[INPUT DATA Boundary: Start]

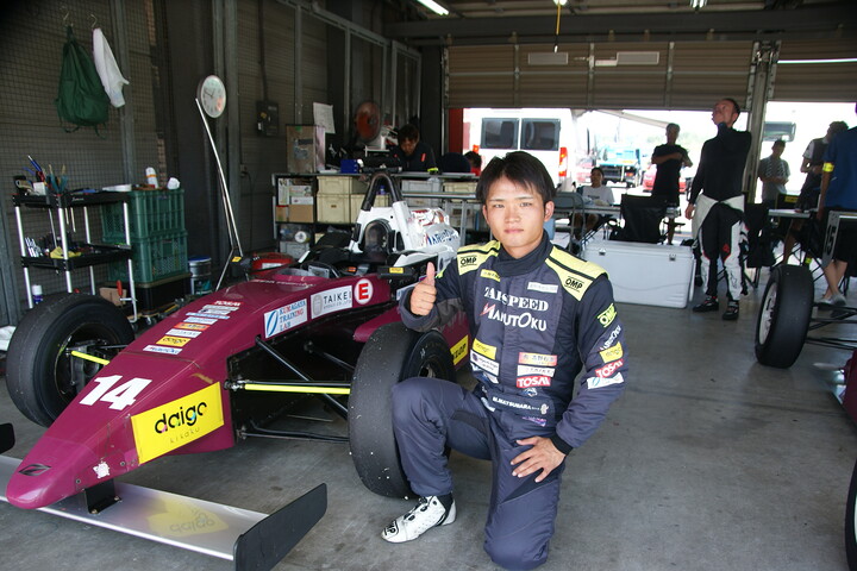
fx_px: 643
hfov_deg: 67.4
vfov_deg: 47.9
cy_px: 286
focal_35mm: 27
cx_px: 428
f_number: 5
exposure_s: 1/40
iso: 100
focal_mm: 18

[INPUT DATA Boundary: End]
[INPUT DATA Boundary: Start]

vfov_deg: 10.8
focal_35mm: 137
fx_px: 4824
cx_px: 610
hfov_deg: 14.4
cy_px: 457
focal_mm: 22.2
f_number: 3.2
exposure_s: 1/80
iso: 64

[INPUT DATA Boundary: End]
[INPUT DATA Boundary: Start]

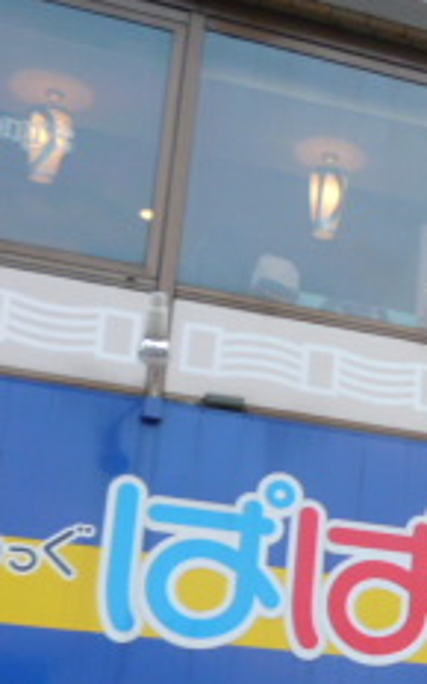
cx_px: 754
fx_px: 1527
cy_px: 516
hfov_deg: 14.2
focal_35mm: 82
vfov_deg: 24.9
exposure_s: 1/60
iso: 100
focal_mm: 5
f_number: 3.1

[INPUT DATA Boundary: End]

▶ _DIRECTIONS FOR THIS TASK_:
Above are the records. Copy the lines beginning at the one that has "fx_px: 1527" and ending with the one that has "f_number: 3.1", unchanged.

▶ _EXERCISE SOLUTION_:
fx_px: 1527
cy_px: 516
hfov_deg: 14.2
focal_35mm: 82
vfov_deg: 24.9
exposure_s: 1/60
iso: 100
focal_mm: 5
f_number: 3.1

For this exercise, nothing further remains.